Judge issues more prison sentences in LSP case


Staff report

CLEVELAND

Several defendants who pleaded guilty in the LSP gang-conspiracy case recently have been sent to prison by U.S. District Court Judge Donald C. Nugent.

Drawing the longest prison term was Richard Ivy, who got seven years.

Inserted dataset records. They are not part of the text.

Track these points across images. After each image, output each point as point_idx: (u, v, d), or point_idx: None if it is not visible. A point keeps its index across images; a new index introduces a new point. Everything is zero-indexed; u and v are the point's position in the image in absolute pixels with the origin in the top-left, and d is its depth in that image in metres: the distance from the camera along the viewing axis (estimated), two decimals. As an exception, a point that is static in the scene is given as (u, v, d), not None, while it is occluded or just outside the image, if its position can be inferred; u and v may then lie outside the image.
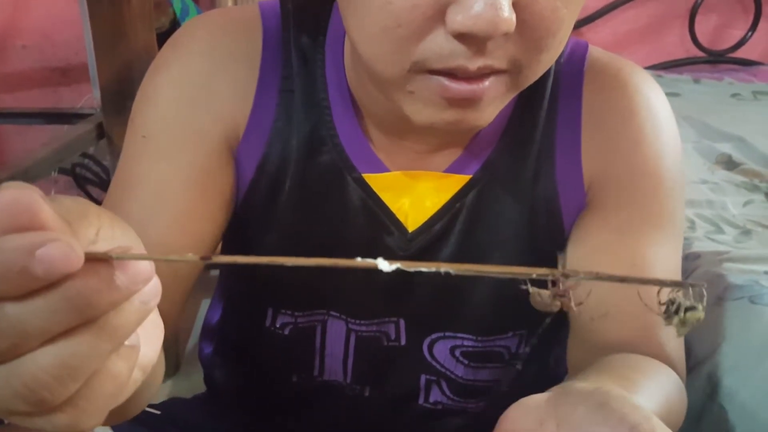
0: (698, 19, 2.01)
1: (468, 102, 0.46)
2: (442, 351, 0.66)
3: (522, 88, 0.49)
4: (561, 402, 0.39)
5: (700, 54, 2.04)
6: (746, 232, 0.96)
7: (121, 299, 0.27)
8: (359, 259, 0.28)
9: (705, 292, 0.29)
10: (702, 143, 1.31)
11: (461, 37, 0.42)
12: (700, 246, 0.90)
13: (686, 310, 0.30)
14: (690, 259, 0.87)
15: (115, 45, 1.12)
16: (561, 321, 0.63)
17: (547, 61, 0.48)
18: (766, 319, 0.75)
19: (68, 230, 0.27)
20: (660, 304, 0.30)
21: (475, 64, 0.44)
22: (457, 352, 0.66)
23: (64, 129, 1.30)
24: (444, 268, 0.27)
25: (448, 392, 0.68)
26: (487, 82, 0.45)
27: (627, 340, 0.57)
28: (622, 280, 0.28)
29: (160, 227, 0.56)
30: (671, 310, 0.30)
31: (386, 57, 0.45)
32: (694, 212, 1.01)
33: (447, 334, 0.65)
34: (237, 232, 0.67)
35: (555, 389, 0.42)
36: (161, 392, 1.38)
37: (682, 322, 0.30)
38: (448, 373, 0.67)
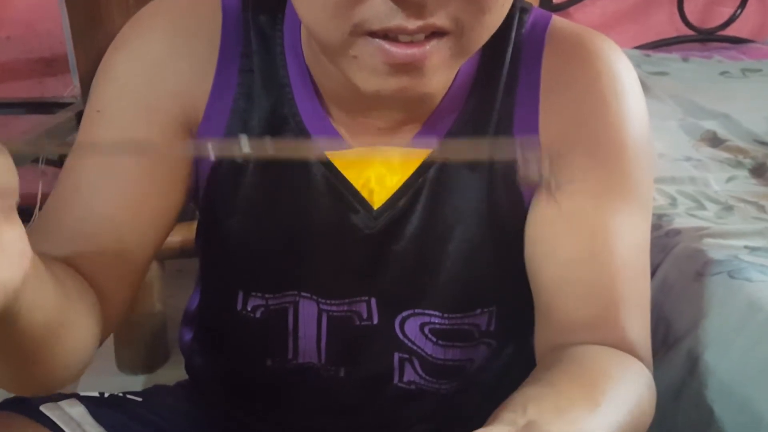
0: (687, -4, 1.99)
1: (412, 67, 0.46)
2: (413, 328, 0.66)
3: (468, 54, 0.49)
4: None
5: (690, 32, 2.02)
6: (728, 208, 0.96)
7: None
8: None
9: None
10: (687, 121, 1.31)
11: None
12: (681, 222, 0.90)
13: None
14: (670, 236, 0.87)
15: (91, 32, 1.12)
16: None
17: (490, 24, 0.48)
18: (744, 294, 0.74)
19: None
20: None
21: (414, 23, 0.44)
22: (426, 329, 0.66)
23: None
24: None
25: (420, 371, 0.68)
26: (428, 46, 0.46)
27: (590, 322, 0.56)
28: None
29: (107, 200, 0.56)
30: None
31: (326, 21, 0.46)
32: (676, 189, 1.01)
33: (417, 311, 0.65)
34: (206, 216, 0.67)
35: (520, 423, 0.39)
36: (148, 382, 1.39)
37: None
38: (419, 351, 0.67)
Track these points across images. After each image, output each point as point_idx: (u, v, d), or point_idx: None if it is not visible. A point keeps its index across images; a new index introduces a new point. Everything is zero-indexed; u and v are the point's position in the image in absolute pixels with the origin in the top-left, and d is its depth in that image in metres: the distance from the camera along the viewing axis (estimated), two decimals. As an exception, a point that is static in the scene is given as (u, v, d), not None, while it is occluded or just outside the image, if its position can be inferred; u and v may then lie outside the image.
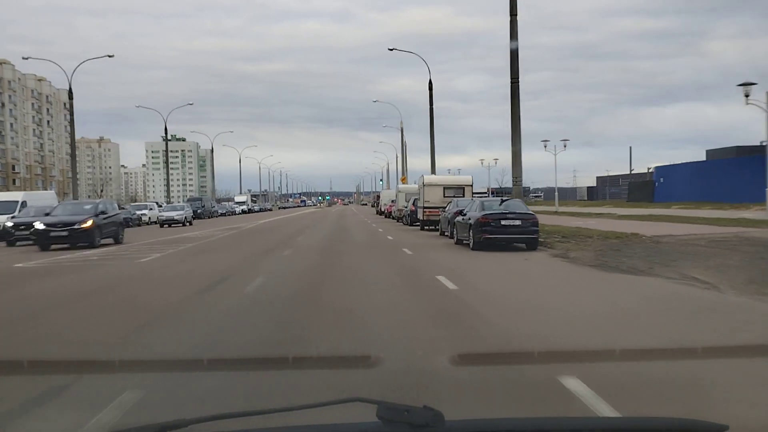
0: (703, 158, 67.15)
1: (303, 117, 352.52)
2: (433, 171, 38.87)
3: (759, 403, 4.29)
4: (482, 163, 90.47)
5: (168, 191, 70.39)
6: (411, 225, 32.69)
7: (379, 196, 70.03)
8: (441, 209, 25.17)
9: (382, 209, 56.04)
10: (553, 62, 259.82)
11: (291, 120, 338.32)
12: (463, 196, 26.60)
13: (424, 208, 28.33)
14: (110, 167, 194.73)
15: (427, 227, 28.28)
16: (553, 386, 4.56)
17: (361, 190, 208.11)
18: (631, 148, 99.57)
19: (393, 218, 44.86)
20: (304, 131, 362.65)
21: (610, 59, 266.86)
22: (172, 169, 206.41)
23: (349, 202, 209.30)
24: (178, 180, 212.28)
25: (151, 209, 49.12)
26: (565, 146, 54.55)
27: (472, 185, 29.97)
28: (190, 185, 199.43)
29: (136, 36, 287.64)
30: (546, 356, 5.58)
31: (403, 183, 51.21)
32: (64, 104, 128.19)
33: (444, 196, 27.63)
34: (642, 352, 5.81)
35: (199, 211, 58.78)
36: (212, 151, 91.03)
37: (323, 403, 1.84)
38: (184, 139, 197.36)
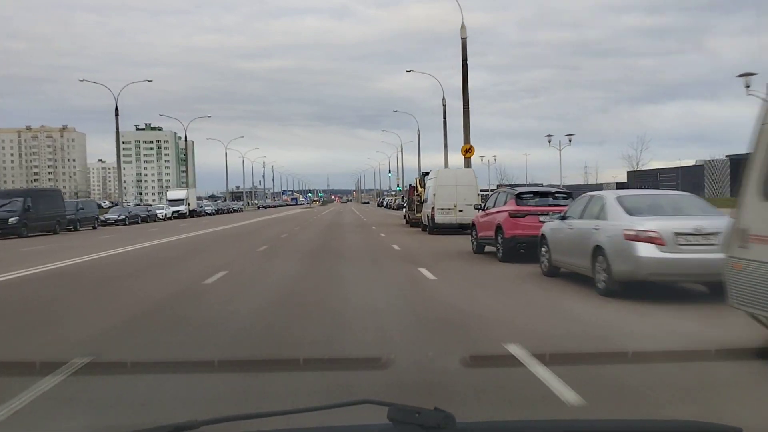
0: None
1: (302, 114, 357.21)
2: None
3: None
4: (482, 161, 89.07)
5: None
6: None
7: (413, 190, 35.30)
8: None
9: (436, 219, 26.18)
10: (554, 59, 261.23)
11: (290, 117, 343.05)
12: None
13: None
14: (74, 159, 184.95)
15: None
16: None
17: (361, 188, 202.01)
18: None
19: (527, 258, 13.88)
20: (302, 129, 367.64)
21: (610, 56, 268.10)
22: (146, 162, 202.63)
23: (348, 200, 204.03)
24: (153, 174, 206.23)
25: None
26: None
27: None
28: (167, 180, 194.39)
29: (134, 33, 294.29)
30: (558, 359, 5.76)
31: (468, 156, 31.13)
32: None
33: None
34: (655, 354, 5.99)
35: None
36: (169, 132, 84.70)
37: (334, 404, 1.94)
38: (160, 129, 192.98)
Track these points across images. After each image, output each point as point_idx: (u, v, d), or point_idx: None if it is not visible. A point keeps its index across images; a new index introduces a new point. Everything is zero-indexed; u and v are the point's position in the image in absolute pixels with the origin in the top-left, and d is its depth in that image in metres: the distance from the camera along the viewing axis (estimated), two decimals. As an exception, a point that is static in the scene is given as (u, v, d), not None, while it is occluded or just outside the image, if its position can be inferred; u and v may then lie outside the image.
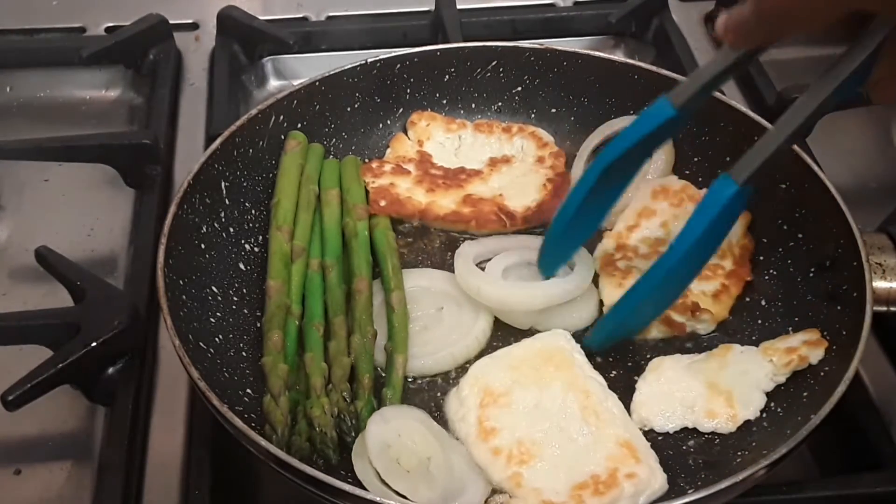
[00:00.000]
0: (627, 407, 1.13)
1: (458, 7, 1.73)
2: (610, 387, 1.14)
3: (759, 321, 1.24)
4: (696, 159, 1.39)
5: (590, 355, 1.18)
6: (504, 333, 1.22)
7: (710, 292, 1.23)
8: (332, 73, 1.40)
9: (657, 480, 1.04)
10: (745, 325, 1.24)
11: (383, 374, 1.14)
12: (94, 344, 1.16)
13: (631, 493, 1.02)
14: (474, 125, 1.46)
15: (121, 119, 1.67)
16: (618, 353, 1.20)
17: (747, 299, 1.26)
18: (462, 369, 1.16)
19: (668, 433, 1.12)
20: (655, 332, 1.21)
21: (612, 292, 1.24)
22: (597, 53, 1.47)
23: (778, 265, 1.28)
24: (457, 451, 1.06)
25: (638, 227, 1.31)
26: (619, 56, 1.62)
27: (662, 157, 1.39)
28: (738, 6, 0.93)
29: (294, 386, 1.10)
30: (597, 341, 1.19)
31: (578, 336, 1.20)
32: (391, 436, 1.04)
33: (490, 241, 1.31)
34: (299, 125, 1.37)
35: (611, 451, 1.05)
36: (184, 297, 1.14)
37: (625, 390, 1.15)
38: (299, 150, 1.34)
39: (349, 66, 1.41)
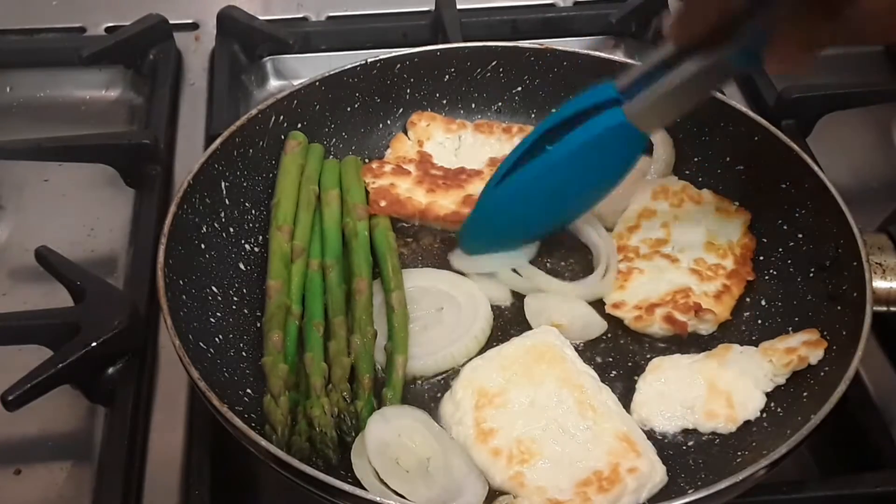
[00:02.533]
0: (627, 407, 1.13)
1: (458, 7, 1.73)
2: (610, 387, 1.14)
3: (759, 321, 1.24)
4: (696, 159, 1.39)
5: (589, 356, 1.19)
6: (503, 333, 1.22)
7: (711, 293, 1.23)
8: (332, 73, 1.40)
9: (658, 473, 1.05)
10: (745, 325, 1.24)
11: (383, 374, 1.14)
12: (94, 344, 1.16)
13: (634, 487, 1.03)
14: (474, 125, 1.46)
15: (121, 119, 1.68)
16: (618, 353, 1.20)
17: (747, 299, 1.26)
18: (460, 371, 1.16)
19: (668, 433, 1.12)
20: (657, 329, 1.20)
21: (612, 294, 1.24)
22: (597, 53, 1.47)
23: (778, 265, 1.28)
24: (456, 452, 1.06)
25: (639, 227, 1.32)
26: (619, 56, 1.62)
27: (663, 157, 1.39)
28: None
29: (294, 386, 1.10)
30: (467, 242, 1.26)
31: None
32: (391, 436, 1.04)
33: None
34: (299, 125, 1.37)
35: (610, 445, 1.06)
36: (184, 297, 1.14)
37: (625, 390, 1.15)
38: (299, 150, 1.34)
39: (349, 66, 1.41)
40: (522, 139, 1.21)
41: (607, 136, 1.12)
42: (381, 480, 1.00)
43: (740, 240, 1.29)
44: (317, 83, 1.39)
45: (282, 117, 1.35)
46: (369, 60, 1.42)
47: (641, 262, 1.27)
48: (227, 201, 1.28)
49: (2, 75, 1.70)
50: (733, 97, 1.57)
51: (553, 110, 1.46)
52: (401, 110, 1.46)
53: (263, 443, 0.97)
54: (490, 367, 1.14)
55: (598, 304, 1.25)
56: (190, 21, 1.81)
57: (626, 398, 1.14)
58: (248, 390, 1.13)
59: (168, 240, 1.15)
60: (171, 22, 1.73)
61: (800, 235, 1.27)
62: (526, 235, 1.28)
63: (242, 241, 1.28)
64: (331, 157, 1.40)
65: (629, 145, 1.14)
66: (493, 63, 1.46)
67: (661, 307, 1.21)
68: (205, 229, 1.24)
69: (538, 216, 1.24)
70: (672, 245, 1.29)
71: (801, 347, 1.14)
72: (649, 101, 1.09)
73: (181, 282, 1.15)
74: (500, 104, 1.49)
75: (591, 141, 1.13)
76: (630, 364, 1.19)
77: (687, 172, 1.39)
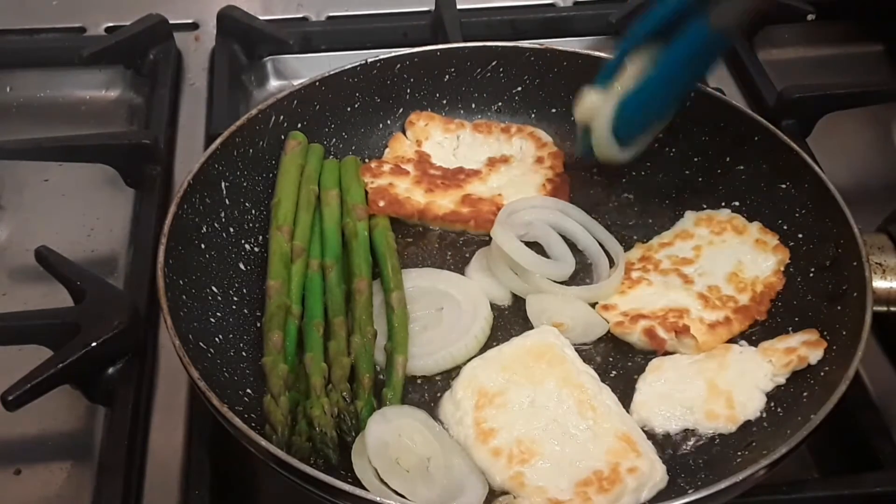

The others going to federal prison are Wayne Kerns, 61 months; Ryan Davis, 46 months; Van Lightning, 35 months; and Tyrell Oliver and James Neail, 33 months each.

All will be on supervised release for three years after prison.

In sentencing Neail on Thursday, Judge Nugent agreed to recommend to the U.S. Bureau of Prisons that he be housed in the Federal Correctional Institution at Elkton, which is in Columbiana County.

These defendants are among 23 named in a 42-count indictment in March 2011 for their reported involvement with the LSP gang.

LSP stands for LaClede, Sherwood, Parkview and Princeton avenues in the Idora Neighborhood on Youngstown’s South Side, where the gang was active between 2003 and 2011, the U.S. attorney said.

The LSP gang used violence, including attempted murder, to control territory and sell heroin, cocaine and other drugs, prosecutors said.

Four Youngstown men, who were convicted of conspiracy to commit racketeering in a three-week federal jury trial in June in the LSP case, are facing prison terms of 14 or more years when they are sentenced at 9 a.m. Sept. 28.

They are Daquann Hackett and Derrick Johnson, both 22, who the U.S. attorney said were gang leaders, and Terrence Machen and Edward Campbell, both 21.